What are the most common oral problems affecting people who smoke?
- Gum (or periodontal) disease.
- Mouth cancer.
- Whitening of the soft tissue in the mouth (called smoker’s keratosis).
- Poor healing after tooth removal (known as a dry socket).
- Tooth decay.
- Tooth loss.
- Poor healing after the mouth and gum surgery.
- Decreased taste.
- Bad taste in the mouth and bad breath (called halitosis).
Tobacco smoking has been associated with the development of halitosis, as it increases the synthesis of toxic volatile sulfur compounds in diseased periodontal pockets; however, it is reversible. Brushing your teeth several times daily prevents staining and halitosis and protects against gum disease. There are different ways for smokers to avoid dental health problems.
How to prevent dental problems in smokers?
- Try to quit smoking.
- If you’re finding it difficult to quit smoking, try and reduce the number of cigarettes you smoke.
- Clean your teeth and gums twice a day with fluoride toothpaste.
- Use dental floss (for small gaps) or interdental brushes (for significant gaps) once daily to clean your teeth.
- Visit an Intercare dentist every 6 to 12 months; for advice about proper dental care and finding problems early. Regular dentist visits can help to keep your teeth and gums healthy.
- Avoid having a dry mouth. Drink plenty of water and chew sugar-free gum to stimulate saliva flow.
- Limit alcohol intake.
Deciding to stop smoking is challenging for most tobacco users, as tobacco cravings or urges to smoke can be powerful. However, quitting smoking has many benefits; the sooner you stop, the better.
What are the benefits of giving up smoking?
- Fresh breath
- Unstained teeth
- Dental health will improve.
- The sense of smell and taste will significantly improve.
- Reduced risk of fatal diseases.
Resisting tobacco cravings is not easy; however, it is a step closer to stopping tobacco use for good. There are different ways to quit smoking and resist the urge when a craving strikes.
How to quit smoking?
- Try nicotine replacement therapy – such as nasal spray or inhaler, nicotine patches, gum and lozenges, and non-nicotine stop-smoking drugs (consult an Intercare doctor/dentist for prescription).
- Avoid triggers – Being around other people while they’re smoking can intensify your cravings.
- Delay – when feeling the urge to smoke, delay and tell yourself that you must first wait ten more minutes.
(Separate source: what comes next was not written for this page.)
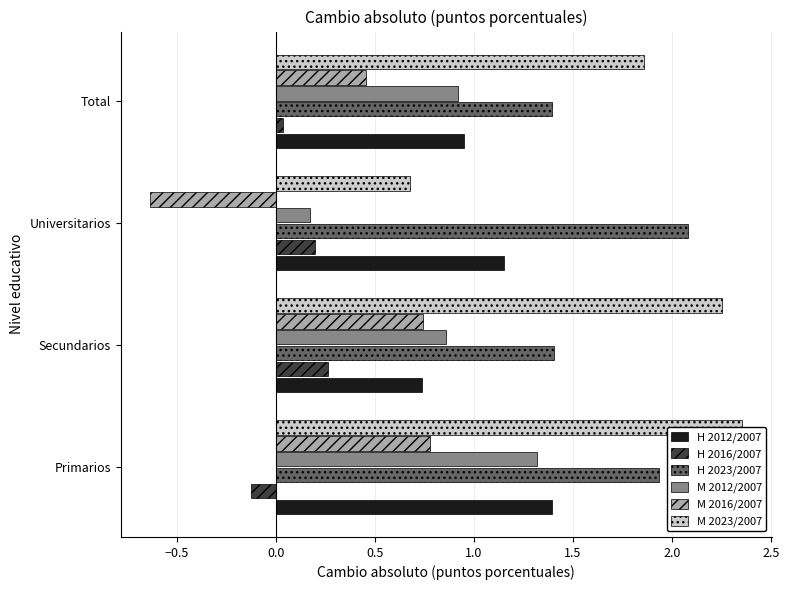

What is the average value of the H 2016/2007 series?

0.1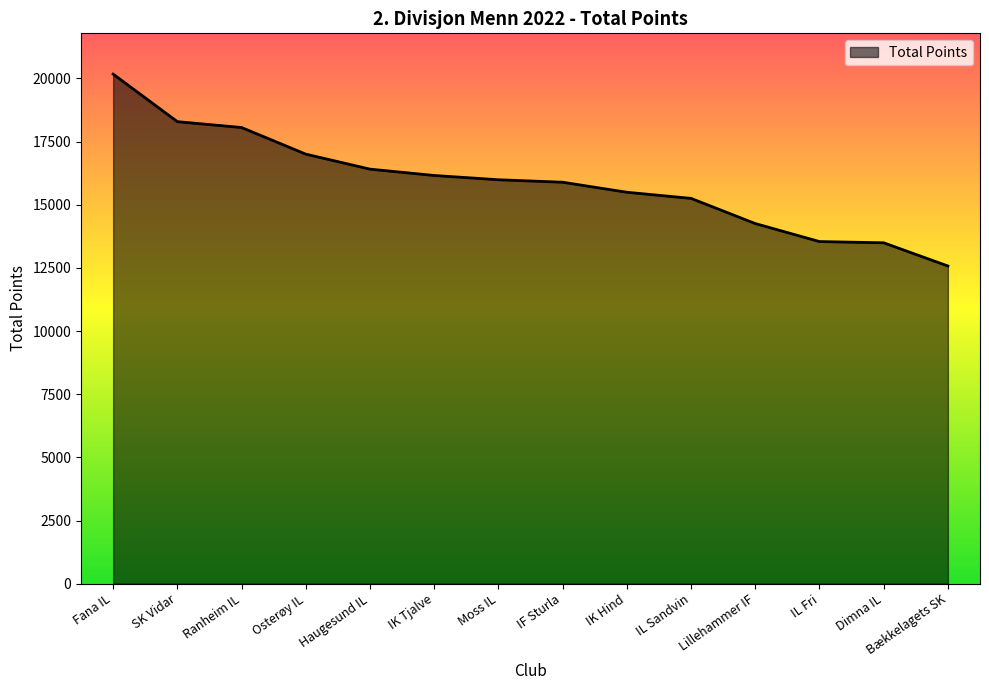

Is it true that the value at IK Tjalve is 23127?

False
Then do something to distract yourself during that time to avoid smoking.
- Chew on it – Give your mouth something to do to resist a tobacco craving. Chew on sugarless gum, hard candy, raw carrots, nuts, or sunflower seeds — something crunchy and tasty.
- Don’t have ‘just one’ – You might be tempted to have just one cigarette to satisfy a tobacco craving; Often, having just one leads to many more.
- Get physical – Physical activity can help distract you from tobacco cravings.
- Try relaxation techniques.
- Remind yourself of the benefits.
Even if you’ve smoked for many years, quitting can improve oral health and reduce the likelihood of gum disease and tooth loss. Regular dental visits can help fight gum disease and prevent tooth stains.